The consultation on phase five of the Bovine Viral Diarrhoea (BVD) eradication scheme has been launched by the Scottish Government. Within this is a series of proposals which would introduce heftier sanctions on herds that continue to have ‘not negative’ status.

The proposals

Testing – A new testing requirement forcing cattle keepers to investigate the cause of BVD exposure in not-negative herds.

Movement restrictions – Restricting positive herds from purchasing or otherwise bringing in animals. Also restricting the movement of any animals, after a change in status, from the holding that do not have an individual BVD status must be delayed until the result of the annual check test is uploaded to ScotEID.

Isolation – As soon as a PI is suspected, the animal would be isolated from the rest of the herd.

Tagging – Only primary/secondary tags would be allowed for sampling – meaning tissue tagging would be restricted to calves of up to 28 days.

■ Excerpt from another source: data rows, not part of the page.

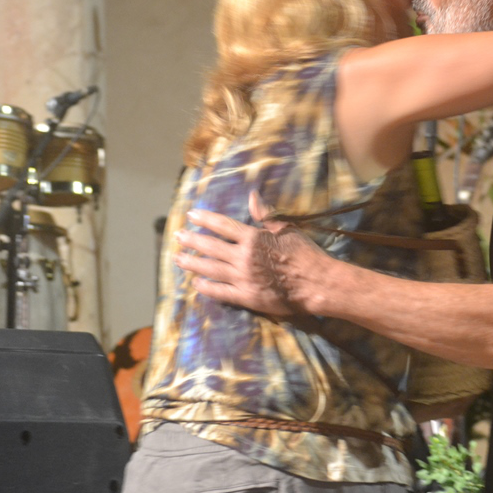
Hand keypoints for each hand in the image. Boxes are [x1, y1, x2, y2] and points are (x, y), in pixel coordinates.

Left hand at [174, 192, 325, 318]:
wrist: (315, 282)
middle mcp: (243, 257)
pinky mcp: (246, 296)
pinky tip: (196, 283)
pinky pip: (220, 292)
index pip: (223, 226)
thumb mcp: (286, 228)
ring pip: (210, 269)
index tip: (191, 215)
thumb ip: (265, 214)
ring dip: (192, 263)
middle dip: (192, 240)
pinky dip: (206, 287)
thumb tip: (252, 195)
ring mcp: (242, 278)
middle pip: (210, 247)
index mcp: (253, 237)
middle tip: (177, 236)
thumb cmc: (304, 253)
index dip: (205, 219)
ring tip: (178, 258)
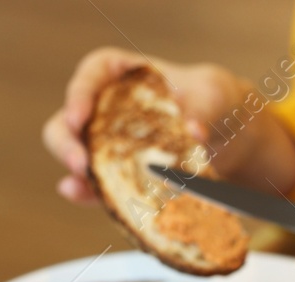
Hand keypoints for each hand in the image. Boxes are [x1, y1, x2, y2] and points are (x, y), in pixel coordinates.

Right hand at [42, 47, 294, 203]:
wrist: (228, 136)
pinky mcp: (118, 173)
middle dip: (66, 141)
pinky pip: (95, 183)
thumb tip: (193, 132)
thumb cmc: (214, 102)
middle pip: (70, 119)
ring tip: (83, 181)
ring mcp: (108, 143)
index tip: (79, 115)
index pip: (93, 73)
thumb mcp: (213, 97)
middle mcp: (107, 107)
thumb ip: (202, 109)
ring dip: (75, 170)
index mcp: (125, 74)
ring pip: (75, 152)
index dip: (78, 93)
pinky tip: (81, 195)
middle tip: (80, 162)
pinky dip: (87, 191)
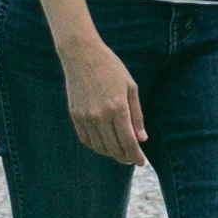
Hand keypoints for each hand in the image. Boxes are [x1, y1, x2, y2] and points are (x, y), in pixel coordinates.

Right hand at [58, 30, 147, 166]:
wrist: (81, 55)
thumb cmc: (111, 68)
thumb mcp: (131, 87)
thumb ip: (136, 115)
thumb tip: (142, 139)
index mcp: (118, 107)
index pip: (128, 141)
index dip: (136, 155)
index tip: (141, 162)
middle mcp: (100, 115)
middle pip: (115, 147)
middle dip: (125, 157)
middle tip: (132, 159)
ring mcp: (85, 117)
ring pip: (100, 147)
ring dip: (112, 154)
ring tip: (120, 153)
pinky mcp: (75, 115)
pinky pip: (86, 140)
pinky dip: (97, 147)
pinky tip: (104, 145)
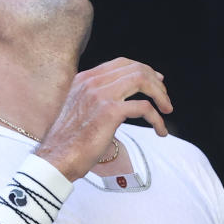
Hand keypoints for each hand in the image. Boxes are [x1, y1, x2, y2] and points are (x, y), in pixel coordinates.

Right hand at [36, 57, 172, 179]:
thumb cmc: (68, 143)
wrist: (56, 159)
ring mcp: (101, 95)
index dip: (143, 69)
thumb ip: (96, 100)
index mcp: (84, 80)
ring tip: (167, 110)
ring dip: (160, 95)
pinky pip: (144, 108)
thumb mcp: (80, 111)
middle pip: (135, 68)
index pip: (121, 64)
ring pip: (142, 81)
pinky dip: (157, 119)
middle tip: (165, 99)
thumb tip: (120, 102)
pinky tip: (160, 131)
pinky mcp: (110, 112)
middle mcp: (92, 82)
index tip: (157, 81)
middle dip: (155, 82)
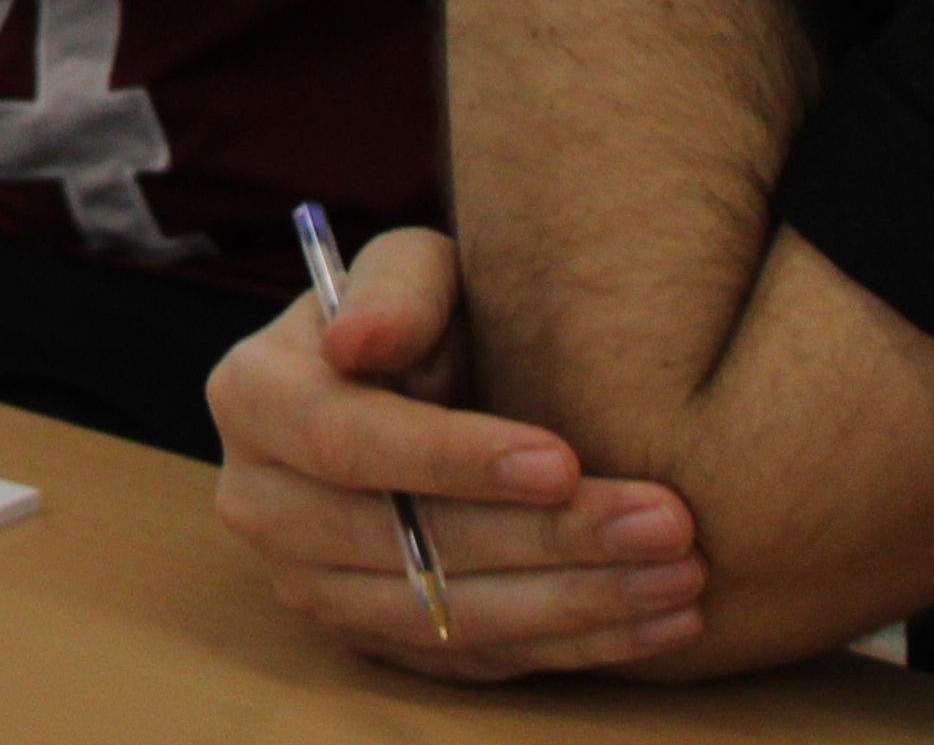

Older animals would have to be blood sampled individually.

Check test – Increasing the number of animals in the management group from five to 10 with the total number tested equivalent to 10% of the calves born in the herd in the last 12 months.

Reporting – Reducing the BVD test result reporting time from 40 to five working days.

Tracking – Track PIs back to their herd(s) of pregnancy risk period and birth, making the original herd not negative.

Name and shame – Publishing the location details and possibly the keeper’s name of herds where one or more virus positive animals are retained.

The reasoning

“The complaint I hear most often in relation to BVD, is that farmers want to see non-compliant herds penalised, because they are putting the majority at risk of infection or reinfection,” Cabinet Secretary for the Rural Economy Fergus Ewing said. “The consultation includes proposals which would make it increasingly difficult for farmers to continue to have BVD virus active in their herds, by actively inconveniencing them in terms of trading opportunities, further movement restrictions, and increased biosecurity controls.

The Bovine Viral Diarrhoea Consultation on Phase 5 of the Eradication Scheme is available via the Scottish Government’s consultation website. It will run for 12 weeks and will end on 6 November 2017.

“In May, it was reported that there were as many as 382 known PI animals at large on Scottish farms,” NFU Scotland president Andrew McCornick said. “Worryingly, 140 holdings had two or more and even more shocking was the fact that one holding had 24 PIs at that time. That has the potential to undermine the efforts being made and must be tackled.

“We want our members to get involved and let us know if some or all of the proposals on herd testing, herd restrictions, tissue sampling, reporting and animal tracking will move us significantly closer to our ambition of disease-free status.”